Technology Background

Red blood cells (RBC) are amazing natural machines for delivering oxygen to tissue and sustaining life. Unfortunately, they can be easily damaged by medical devices (such as dialyzers or LVADs), pharmaceuticals, storage, or disease.  

The main test for RBC damage is hemolysis – or cell rupture.  However, this fails to detect other mechanical damage (“sub-hemolytic” damage) that does not cause immediate cell rupture – typically the case for the vast majority of cells.  Such “hidden” damage can pose a significant health hazard.

In other words, when it comes to understanding blood damage, RBC hemolysis is just the tip of the iceberg.
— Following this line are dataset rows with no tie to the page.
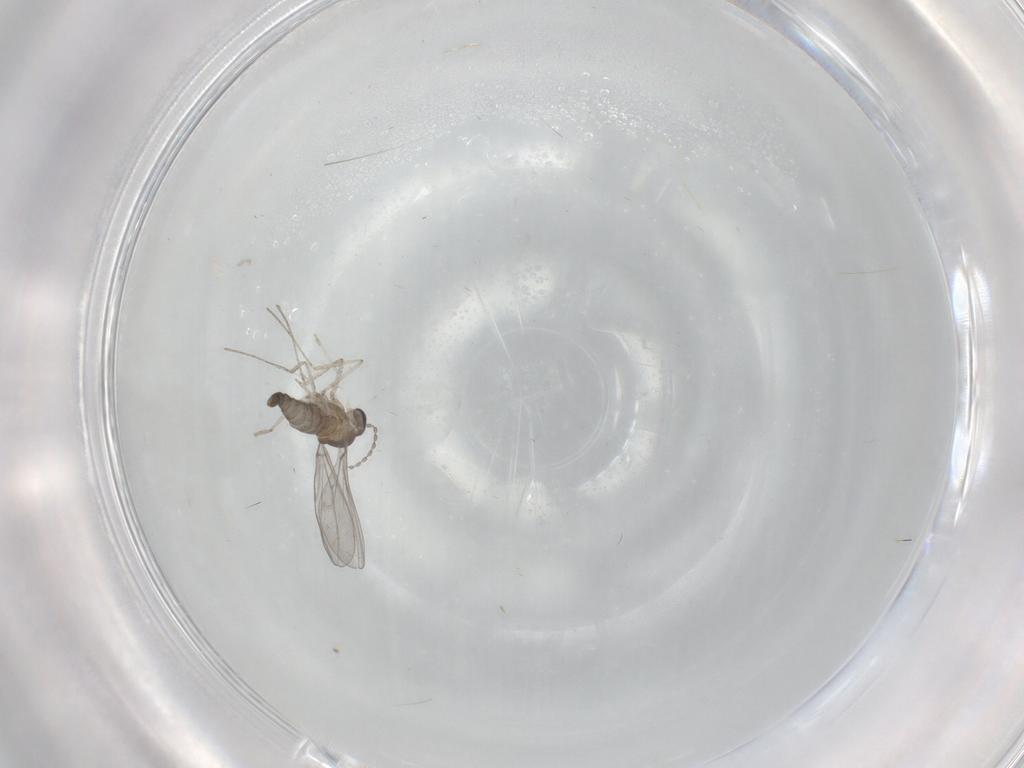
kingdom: Animalia
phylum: Arthropoda
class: Insecta
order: Diptera
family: Cecidomyiidae
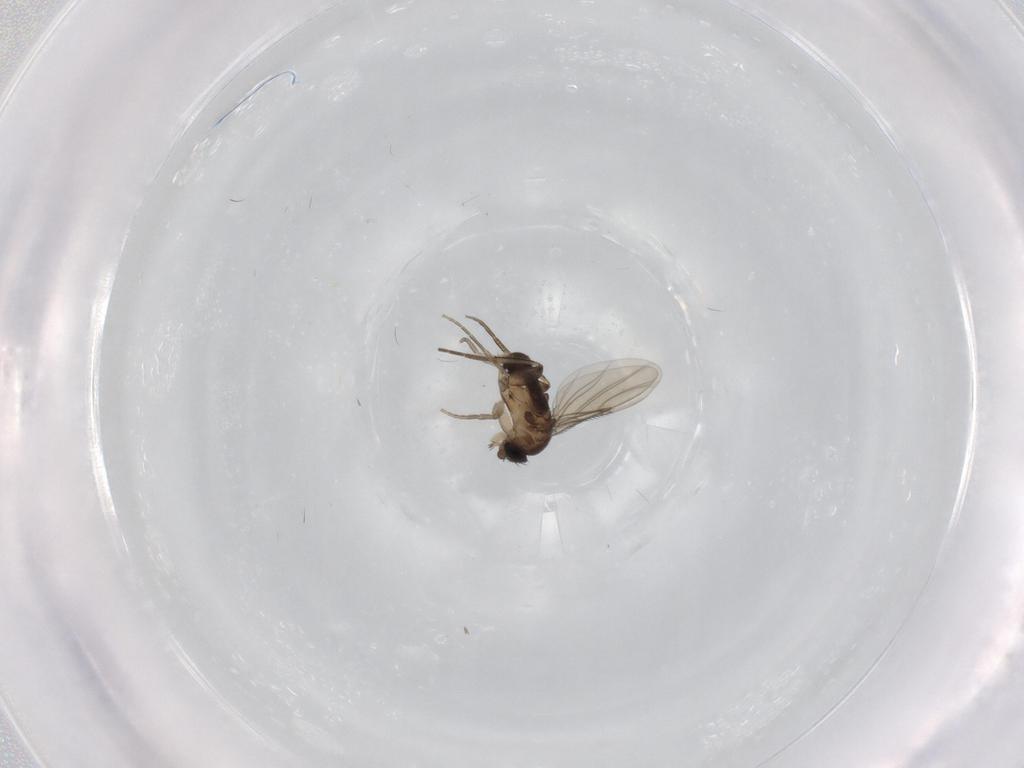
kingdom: Animalia
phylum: Arthropoda
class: Insecta
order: Diptera
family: Phoridae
The mechanical fragility (MF) of RBC is recognized as a more sensitive indicator of overall membrane damage than hemolysis alone. Prior to Blaze, approaches to measuring this fundamental blood property have not been practical for standardization or commercialization. In addition, single-point (i.e. non-profile-based) index values generated by those methods have a limited capacity to adequately reflect cells’ propensity to hemolyse under varying and/or protracted stresses.  

Profiling of RBC MF using conventional means is laborious and lengthy, and has been rare thus far.  Overcoming technological hurdles such as real-time tracking of induced hemolysis changes, combined with innovative mechanical stressors for controlling the hemolysis induced, are key to widespread use of RBC MF in various applications.